432 - Gamma knife radiosurgery as a main modality in treating intracranial lesions of NF II patients

Date 28 September 2012
Event ESMO Congress 2012
Session Publication Only
Topics Central Nervous System Malignancies
Surgical Oncology
Radiation Oncology
Presenter Khaled Abdel Karim
Authors K. Abdel Karim1, N.M. Elmashad2, W. Reda3, A. El Shehaby3
  • 1Clinical Oncology, Nasser Institute, Cairo/EG
  • 2Clinical Oncology Department, Tanta University, Tanta/EG
  • 3Gamma Knife Center, Nasser Institute, Cairo/EG



Gamma knife radiosurgery GKS was used for the treatment of the patients with Neurofibromatosis type II (NFII) for years to achieve better tumor control and to avoid the post operative neurological deficits. This study aimed at exploring the effect of GKS on the tumor control rate, the avoidance of new neurological deficits, and the associated morbidity.

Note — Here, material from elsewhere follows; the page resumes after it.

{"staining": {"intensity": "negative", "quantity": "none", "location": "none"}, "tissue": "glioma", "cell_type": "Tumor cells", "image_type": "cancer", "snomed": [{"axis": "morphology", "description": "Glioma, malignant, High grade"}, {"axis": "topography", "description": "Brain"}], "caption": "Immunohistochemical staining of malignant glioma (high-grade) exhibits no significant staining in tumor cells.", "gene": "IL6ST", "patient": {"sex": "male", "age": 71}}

We revised the data of 50 intracranial NFII patients (either vestibular schwannomas or meningiomas) who were treated consequently between July 2001 and October 2009 in our center, the data of 43 patients were evaluable. The mean follow up period was 43.7 months (range 6 to 96). We treated 22 females (51.2%) and 21 males (48.8%) with a mean age of 27.6 years (range 9–53 years). Eight patients (18.6%) had a family history of NFII, 29 patients (67.4%) had previous surgeries. A hundred and seventy NFII lesions were treated in 169 treatment procedures, 83/170 were vestibular schwannomas and 87 were meningiomas. The mean number of treated lesions per patient was 3.97 (range 1–14). The mean marginal dose was 11.9 Gy (range 8 to 13 Gy), with a mean isodose of 52.5%, mean percent coverage was 95.7% (ranged 71-100%). The mean target volume was 11.1 cc (range 0.1 to 26.11 cc).

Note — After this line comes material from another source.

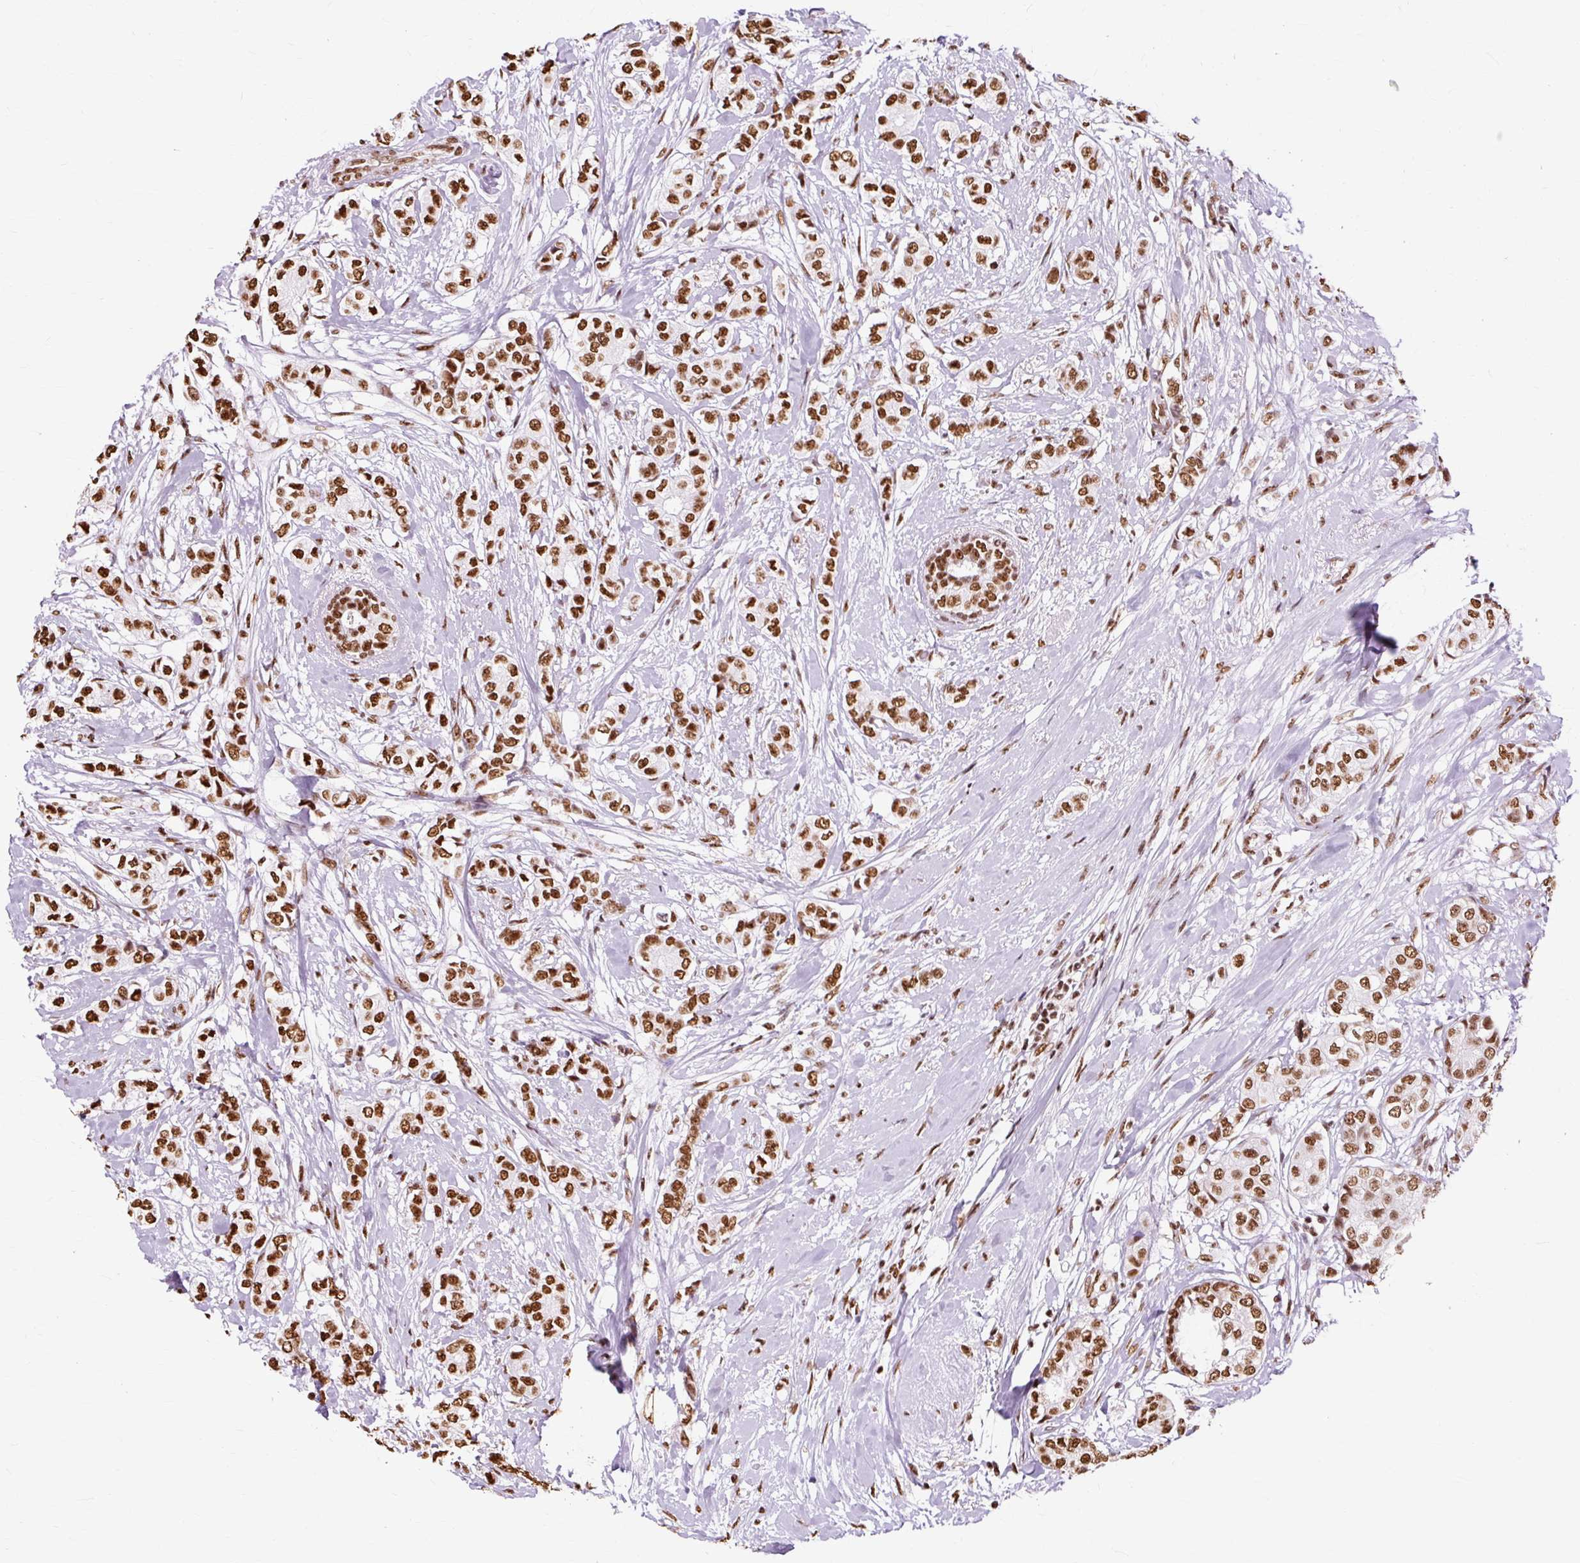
{"staining": {"intensity": "strong", "quantity": ">75%", "location": "nuclear"}, "tissue": "breast cancer", "cell_type": "Tumor cells", "image_type": "cancer", "snomed": [{"axis": "morphology", "description": "Duct carcinoma"}, {"axis": "topography", "description": "Breast"}], "caption": "The histopathology image displays staining of breast cancer, revealing strong nuclear protein positivity (brown color) within tumor cells. Using DAB (brown) and hematoxylin (blue) stains, captured at high magnification using brightfield microscopy.", "gene": "XRCC6", "patient": {"sex": "female", "age": 73}}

Regarding the overall radiological response, 16 lesions (9.4%) had regressed, 146 (85.9%) remained stable, and 8 (4.7%) had progressed. For 83 schwannomas, 7 lesions (8.4%) had regression, 72 (86.7%) remained stable, and 4 (4.8%) developed progression. For the 87 meningiomas, 9 (10.3%) had regressed, 74 (85.1%) were stable, and 4 (4.6%) had progressed. The Overall survival rate (OS) for all patients was 95.3% (only 2 died), the mean tumor control rate of 95.1%. The overall Freedom from neurological deficits was 97.7%. Only one patient complained of Grade III facial palsy which was temporary and resolved after medical treatment. Using a median dose of 12 Gy maintained serviceable hearing in 56.6% of ears.


Gamma knife radiosurgery for NFII patients can achieve good tumor control and preserved function with low risk of morbidity.


All authors have declared no conflicts of interest.